O que é a NFS-e de padrão nacional?
A NFS-e de padrão nacional é a Nota Fiscal de Serviço eletrônica emitida pelo Sistema Nacional NFS-e, mantido pelo governo federal (gov.br). Em vez de cada prefeitura ter seu próprio sistema, layout e regras, o padrão nacional define um documento único, com validade em todo o Brasil, transmitido para um ambiente central — a Sefin Nacional.
Para quem emite, a mudança acaba com uma dor antiga: nota que valia num município e "não existia" no outro, prefeitura fora do ar, layouts diferentes para cada cliente. No padrão nacional, a nota é uma só, o ambiente é um só e o comprovante (DANFSE) é padronizado.
Quem é obrigado — e a partir de quando
O marco mais importante agora é o de setembro/2026: a Resolução CGSN nº 189/2026, confirmada pela Receita Federal em abril/2026, determina que Microempresas e Empresas de Pequeno Porte optantes do Simples Nacional emitam NFS-e exclusivamente pelo padrão nacional. Empresas fora do Simples continuam seguindo as regras dos seus municípios — muitos, aliás, já aderiram ao padrão nacional também.
Fonte oficial: Receita Federal — NFS-e de padrão nacional será obrigatória para optantes do Simples Nacional
Como funciona a emissão, na prática
No padrão nacional, cada nota nasce de uma DPS (Declaração de Prestação de Serviço) enviada ao ambiente nacional. Lá ela é validada, numerada e vira a NFS-e definitiva, com chave de acesso única. O tomador recebe o DANFSE (o PDF da nota) e o XML — que é o documento fiscal de verdade, o que o contador usa.
Quando a emissão é feita por um sistema integrado à API oficial, entra em cena o certificado digital e-CNPJ A1: é ele que assina as notas digitalmente e garante a autenticidade. No Ziip Cloud, por exemplo, o certificado fica em cofre criptografado e assina cada nota automaticamente — você não precisa fazer nada a cada emissão.

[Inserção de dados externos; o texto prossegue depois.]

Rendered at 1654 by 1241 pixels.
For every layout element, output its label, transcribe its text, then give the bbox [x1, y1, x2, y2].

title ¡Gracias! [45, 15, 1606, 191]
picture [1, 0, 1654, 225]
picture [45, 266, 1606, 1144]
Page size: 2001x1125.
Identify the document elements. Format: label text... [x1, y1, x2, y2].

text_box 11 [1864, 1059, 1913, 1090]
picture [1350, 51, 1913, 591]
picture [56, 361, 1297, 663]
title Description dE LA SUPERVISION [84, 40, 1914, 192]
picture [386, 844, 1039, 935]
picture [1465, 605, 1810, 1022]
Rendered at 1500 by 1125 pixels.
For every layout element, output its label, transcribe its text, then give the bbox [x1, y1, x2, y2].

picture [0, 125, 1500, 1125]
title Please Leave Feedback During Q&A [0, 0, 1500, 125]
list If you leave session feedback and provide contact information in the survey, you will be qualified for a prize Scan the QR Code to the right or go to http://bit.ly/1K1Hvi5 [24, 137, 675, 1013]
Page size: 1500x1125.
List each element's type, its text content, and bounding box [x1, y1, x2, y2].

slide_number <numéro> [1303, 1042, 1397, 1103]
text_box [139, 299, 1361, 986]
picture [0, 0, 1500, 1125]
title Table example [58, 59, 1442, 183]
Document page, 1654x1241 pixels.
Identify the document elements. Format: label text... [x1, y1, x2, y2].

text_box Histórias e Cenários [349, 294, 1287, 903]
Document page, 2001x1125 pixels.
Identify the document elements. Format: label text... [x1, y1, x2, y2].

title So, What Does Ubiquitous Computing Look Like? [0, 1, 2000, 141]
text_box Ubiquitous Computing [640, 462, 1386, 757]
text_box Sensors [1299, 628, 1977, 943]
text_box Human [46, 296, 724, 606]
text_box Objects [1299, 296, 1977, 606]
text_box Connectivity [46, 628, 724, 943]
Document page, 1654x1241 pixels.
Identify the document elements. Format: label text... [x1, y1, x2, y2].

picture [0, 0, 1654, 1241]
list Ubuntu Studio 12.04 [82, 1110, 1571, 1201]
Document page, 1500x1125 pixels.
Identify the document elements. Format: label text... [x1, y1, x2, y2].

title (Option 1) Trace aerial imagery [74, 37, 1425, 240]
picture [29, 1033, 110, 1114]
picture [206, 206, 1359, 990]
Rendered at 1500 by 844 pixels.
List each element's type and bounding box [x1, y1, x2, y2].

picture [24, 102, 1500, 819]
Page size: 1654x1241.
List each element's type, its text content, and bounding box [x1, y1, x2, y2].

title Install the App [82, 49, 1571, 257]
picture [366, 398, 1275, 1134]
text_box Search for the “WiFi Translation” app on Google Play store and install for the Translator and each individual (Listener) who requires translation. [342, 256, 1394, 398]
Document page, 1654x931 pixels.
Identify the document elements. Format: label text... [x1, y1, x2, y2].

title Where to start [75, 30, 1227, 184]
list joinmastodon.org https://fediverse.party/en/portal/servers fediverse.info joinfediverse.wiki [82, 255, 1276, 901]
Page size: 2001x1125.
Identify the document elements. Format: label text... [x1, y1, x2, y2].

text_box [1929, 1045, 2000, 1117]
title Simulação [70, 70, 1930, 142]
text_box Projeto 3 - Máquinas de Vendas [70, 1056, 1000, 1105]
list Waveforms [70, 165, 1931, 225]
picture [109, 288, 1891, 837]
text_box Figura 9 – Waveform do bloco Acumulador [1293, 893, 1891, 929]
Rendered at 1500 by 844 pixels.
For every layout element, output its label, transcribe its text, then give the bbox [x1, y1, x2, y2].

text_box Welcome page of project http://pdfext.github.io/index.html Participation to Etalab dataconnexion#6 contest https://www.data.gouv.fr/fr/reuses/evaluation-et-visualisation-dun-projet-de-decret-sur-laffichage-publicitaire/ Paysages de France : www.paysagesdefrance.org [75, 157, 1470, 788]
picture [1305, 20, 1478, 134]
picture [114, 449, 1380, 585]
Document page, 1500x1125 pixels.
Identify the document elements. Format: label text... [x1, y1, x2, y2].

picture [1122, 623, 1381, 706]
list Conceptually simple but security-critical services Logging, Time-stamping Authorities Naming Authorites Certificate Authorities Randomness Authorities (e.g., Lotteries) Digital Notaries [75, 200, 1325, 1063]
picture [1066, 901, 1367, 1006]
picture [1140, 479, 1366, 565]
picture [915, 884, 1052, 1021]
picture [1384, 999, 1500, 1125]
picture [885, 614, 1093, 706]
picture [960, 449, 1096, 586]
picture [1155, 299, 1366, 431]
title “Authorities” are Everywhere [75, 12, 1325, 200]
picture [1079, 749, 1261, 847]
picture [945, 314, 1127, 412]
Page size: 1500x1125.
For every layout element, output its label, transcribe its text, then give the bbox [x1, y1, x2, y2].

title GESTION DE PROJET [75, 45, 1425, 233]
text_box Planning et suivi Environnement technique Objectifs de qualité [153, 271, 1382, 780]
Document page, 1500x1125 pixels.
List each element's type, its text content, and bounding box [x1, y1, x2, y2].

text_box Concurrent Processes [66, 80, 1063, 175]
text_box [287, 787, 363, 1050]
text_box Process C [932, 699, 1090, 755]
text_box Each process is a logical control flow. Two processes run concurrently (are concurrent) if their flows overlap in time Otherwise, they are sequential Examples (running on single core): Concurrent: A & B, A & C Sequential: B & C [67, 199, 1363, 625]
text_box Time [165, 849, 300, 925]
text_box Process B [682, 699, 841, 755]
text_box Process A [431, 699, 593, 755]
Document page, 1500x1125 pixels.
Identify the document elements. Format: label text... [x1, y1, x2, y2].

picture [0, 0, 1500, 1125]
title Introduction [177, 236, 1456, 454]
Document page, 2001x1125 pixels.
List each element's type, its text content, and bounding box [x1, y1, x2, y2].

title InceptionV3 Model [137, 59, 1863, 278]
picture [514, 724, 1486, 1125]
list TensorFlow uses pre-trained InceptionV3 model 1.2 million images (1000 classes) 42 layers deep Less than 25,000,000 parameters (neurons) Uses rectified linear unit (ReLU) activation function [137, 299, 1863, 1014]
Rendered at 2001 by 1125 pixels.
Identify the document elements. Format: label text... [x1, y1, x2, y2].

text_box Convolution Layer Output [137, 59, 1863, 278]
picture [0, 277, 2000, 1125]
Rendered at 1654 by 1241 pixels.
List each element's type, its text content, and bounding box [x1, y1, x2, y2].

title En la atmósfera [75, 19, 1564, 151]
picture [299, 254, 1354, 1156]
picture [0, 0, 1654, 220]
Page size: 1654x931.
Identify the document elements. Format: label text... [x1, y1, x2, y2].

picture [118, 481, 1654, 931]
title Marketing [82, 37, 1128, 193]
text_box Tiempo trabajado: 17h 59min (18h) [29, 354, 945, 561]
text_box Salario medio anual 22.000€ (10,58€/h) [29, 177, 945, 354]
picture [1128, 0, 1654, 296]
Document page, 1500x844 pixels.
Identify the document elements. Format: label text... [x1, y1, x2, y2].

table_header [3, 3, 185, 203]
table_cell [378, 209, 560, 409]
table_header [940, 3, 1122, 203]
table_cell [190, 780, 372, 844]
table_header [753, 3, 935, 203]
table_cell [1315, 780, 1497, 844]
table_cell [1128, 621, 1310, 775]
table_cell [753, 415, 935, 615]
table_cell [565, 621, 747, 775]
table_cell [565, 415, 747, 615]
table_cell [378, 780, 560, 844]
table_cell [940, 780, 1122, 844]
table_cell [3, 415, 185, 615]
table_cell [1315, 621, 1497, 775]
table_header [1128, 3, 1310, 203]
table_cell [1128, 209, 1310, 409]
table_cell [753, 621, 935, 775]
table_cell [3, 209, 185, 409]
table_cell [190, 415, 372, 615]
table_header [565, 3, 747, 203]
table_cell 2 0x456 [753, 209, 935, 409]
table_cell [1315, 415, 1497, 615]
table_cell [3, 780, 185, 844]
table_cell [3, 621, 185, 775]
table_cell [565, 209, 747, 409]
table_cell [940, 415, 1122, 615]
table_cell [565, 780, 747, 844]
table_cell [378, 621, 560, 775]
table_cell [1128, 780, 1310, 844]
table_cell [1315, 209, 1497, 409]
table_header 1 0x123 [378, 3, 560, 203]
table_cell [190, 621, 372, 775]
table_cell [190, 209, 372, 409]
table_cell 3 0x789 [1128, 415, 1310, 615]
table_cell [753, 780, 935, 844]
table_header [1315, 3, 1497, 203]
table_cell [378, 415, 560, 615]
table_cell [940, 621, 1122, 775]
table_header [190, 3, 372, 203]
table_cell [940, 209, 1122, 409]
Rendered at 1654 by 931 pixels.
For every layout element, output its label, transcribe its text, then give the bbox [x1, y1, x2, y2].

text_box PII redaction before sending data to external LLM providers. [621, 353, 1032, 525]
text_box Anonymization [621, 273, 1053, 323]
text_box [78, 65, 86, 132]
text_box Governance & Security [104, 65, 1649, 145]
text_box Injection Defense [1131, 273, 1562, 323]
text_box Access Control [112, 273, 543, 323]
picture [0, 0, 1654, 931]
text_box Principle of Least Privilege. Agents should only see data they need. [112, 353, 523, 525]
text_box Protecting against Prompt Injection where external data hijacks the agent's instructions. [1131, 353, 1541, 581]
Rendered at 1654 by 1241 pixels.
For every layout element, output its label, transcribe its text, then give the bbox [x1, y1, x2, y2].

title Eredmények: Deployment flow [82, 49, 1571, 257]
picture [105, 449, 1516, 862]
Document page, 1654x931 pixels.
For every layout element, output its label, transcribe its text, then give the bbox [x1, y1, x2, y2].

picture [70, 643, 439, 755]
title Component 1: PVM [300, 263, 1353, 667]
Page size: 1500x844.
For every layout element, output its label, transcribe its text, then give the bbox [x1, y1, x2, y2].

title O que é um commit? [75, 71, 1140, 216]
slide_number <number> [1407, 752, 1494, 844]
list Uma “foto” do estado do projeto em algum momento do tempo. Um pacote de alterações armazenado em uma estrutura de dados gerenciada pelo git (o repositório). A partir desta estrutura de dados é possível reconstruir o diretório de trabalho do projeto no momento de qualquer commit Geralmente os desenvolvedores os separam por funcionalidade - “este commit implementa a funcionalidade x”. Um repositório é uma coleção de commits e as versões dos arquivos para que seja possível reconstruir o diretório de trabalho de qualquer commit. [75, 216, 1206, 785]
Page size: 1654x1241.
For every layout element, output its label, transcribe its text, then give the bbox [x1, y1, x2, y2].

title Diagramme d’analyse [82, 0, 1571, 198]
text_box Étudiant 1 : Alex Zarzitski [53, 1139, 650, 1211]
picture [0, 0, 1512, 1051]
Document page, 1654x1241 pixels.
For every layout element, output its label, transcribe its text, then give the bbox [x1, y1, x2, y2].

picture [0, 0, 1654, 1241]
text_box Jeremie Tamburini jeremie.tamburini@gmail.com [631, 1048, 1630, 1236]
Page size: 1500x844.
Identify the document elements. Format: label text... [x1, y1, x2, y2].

Por onde emitir: as duas portas de entrada
Existem dois caminhos oficiais para emitir no padrão nacional:
- Emissor Nacional público (gov.br): gratuito e oficial. Funciona bem para quem emite pouquíssimas notas e aceita digitar tudo manualmente, nota a nota — ele não guarda clientes com impostos configurados, não tem multiempresa nem automação. Veja o que o portal público faz bem — e onde ele para →
- Sistemas integrados à API nacional, como o Ziip Cloud: emitem a mesma nota oficial, mas com gestão — cliente cadastrado uma vez (com ISS, IRRF, PIS/COFINS/CSLL e INSS certos), nota em 1 clique, do computador ou do celular, faturamento automático de mensalistas, fechamento mensal para o contador e notas ilimitadas sem custo por nota.
O critério honesto é o volume e o valor do seu tempo: quem emite 2 notas por mês convive bem com o portal; quem emite toda semana — ou cuida de vários CNPJs — recupera o custo do plano na primeira hora economizada.
Perguntas frequentes
A NFS-e nacional vale em qualquer cidade?
Sim — validade em todo o território brasileiro. Essa é exatamente a diferença para os emissores municipais, que valiam só no sistema de cada prefeitura.
Preciso avisar minha prefeitura que vou migrar?
Não há um "pedido de migração": a partir da obrigatoriedade, a emissão passa a ocorrer no ambiente nacional. Vale conferir com seu contador se o seu município tem alguma particularidade de ISS (alíquotas, retenções) para configurar direito no novo emissor.
O que acontece com as notas antigas do sistema municipal?
Elas continuam válidas e arquivadas na prefeitura — a mudança vale para as emissões novas. Guarde seus XMLs antigos normalmente.
MEI também precisa se preocupar com setembro/2026?
O MEI de serviços já emite pelo padrão nacional desde 2023, então nada muda agora. A novidade de setembro/2026 alcança as ME e EPP do Simples.